Health

Faces of Carson

This week I interviewed about a dozen Carson employees about their work. These are some of the things their nearly two hundred years of combined experience has taught them:

  • I used to look for big leaps, giant steps, big turnarounds. But really change happens in small shifts, adding up. A different way of looking, a pause before acting, a five minute walk outside. A world of work is in play behind the scenes to bring about that one small shift, and I never used to see it, never mind celebrate it! Now I have a silent party inside when there’s a small shift.
  • I used to get into debates with myself over ‘Can people really change?” I don’t even think about it as “change” anymore. I think about it as uncovering. Some people uncover who they are underneath all the things they struggled with and all the ways they learned to cope. They realize maybe that they’re funny or kind or have a happy nature, but they couldn’t be that before, until the uncovering was done. Sometimes its recovery—stopping addictive behaviors to recover a lost self, but it’s always DIScovery—we discover together how to get to a better place. Uncover. Recover. Discover. That’s how I think about my work now.
  • Sometimes I have to be the one to say the hard things that nobody else is able to say to a person. I have struggled my whole career with that. I’m not a jerk and I know how and when to bring the hard stuff up. It’s just that I never want to. I hate that part of the job. But it usually opens a door.
  • The hardest thing for me has been helping kids see that sometimes their environment is not going to change to give them what they need and what they should have, even when we try our best. It helps us plan—it helps us grieve and move forward, but it is so unfair and so hard.
  • You know what changed me? The woman who came in blaming everyone and angry all time. I disliked her so much until I started to consider how much she must be suffering. My compassion for her made me a better person and a smarter therapist because then I could honestly say, “This must be so painful. Let’s see how we can help you like yourself and live in the world more easily.” Not only did it feel good, it worked.
  • Who do I think I am, anyway? That’s been my biggest lesson. I thought that I was so special. But the truth is that I am white and a man and heterosexual and I was born to middle class parents and I had food and clothing and a safe environment. All the television shows, movies and magazines all showed me that I was the ‘norm’ and that everything that was of interest to me must important to the whole world. I didn’t earn that King’s Seat—I was just born into it and that’s not fair. And still I struggled.

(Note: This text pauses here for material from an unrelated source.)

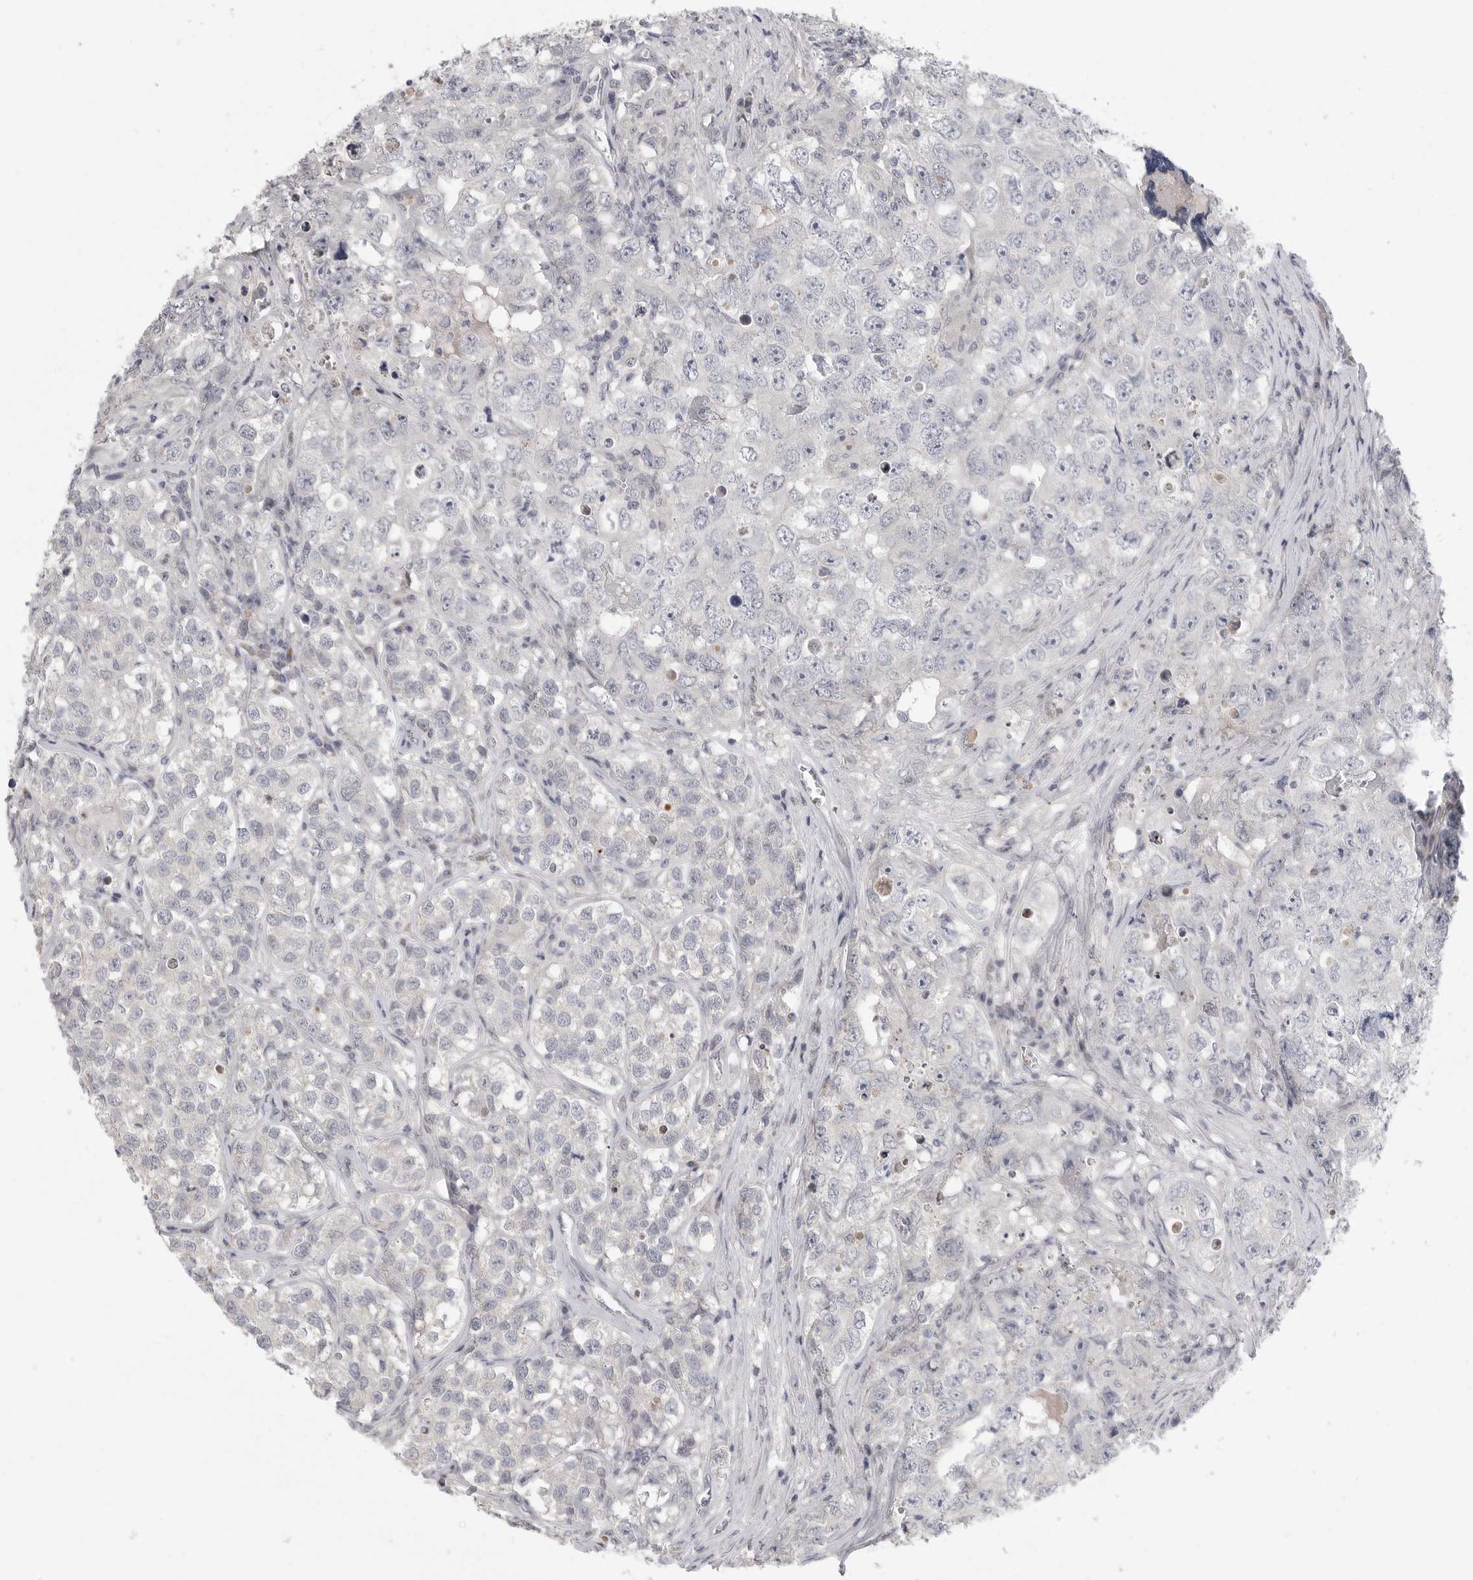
{"staining": {"intensity": "negative", "quantity": "none", "location": "none"}, "tissue": "testis cancer", "cell_type": "Tumor cells", "image_type": "cancer", "snomed": [{"axis": "morphology", "description": "Seminoma, NOS"}, {"axis": "morphology", "description": "Carcinoma, Embryonal, NOS"}, {"axis": "topography", "description": "Testis"}], "caption": "Image shows no significant protein positivity in tumor cells of seminoma (testis).", "gene": "FBXO43", "patient": {"sex": "male", "age": 43}}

I struggled with all the messages about how to be a real man; I struggled with finding my true voice, with how to be a deep listener. With how to be really and truly kind. And you know when I realized I didn’t know how to do those things? When I started to ‘help’ people! We are in this together. I may have some good ideas to offer up, to try—but really, it’s my job to support other people in doing the best they can while I keep doing my own work knocking the unearned crown off of my head. If I really need a crown, I can go down to Burger King and get myself one.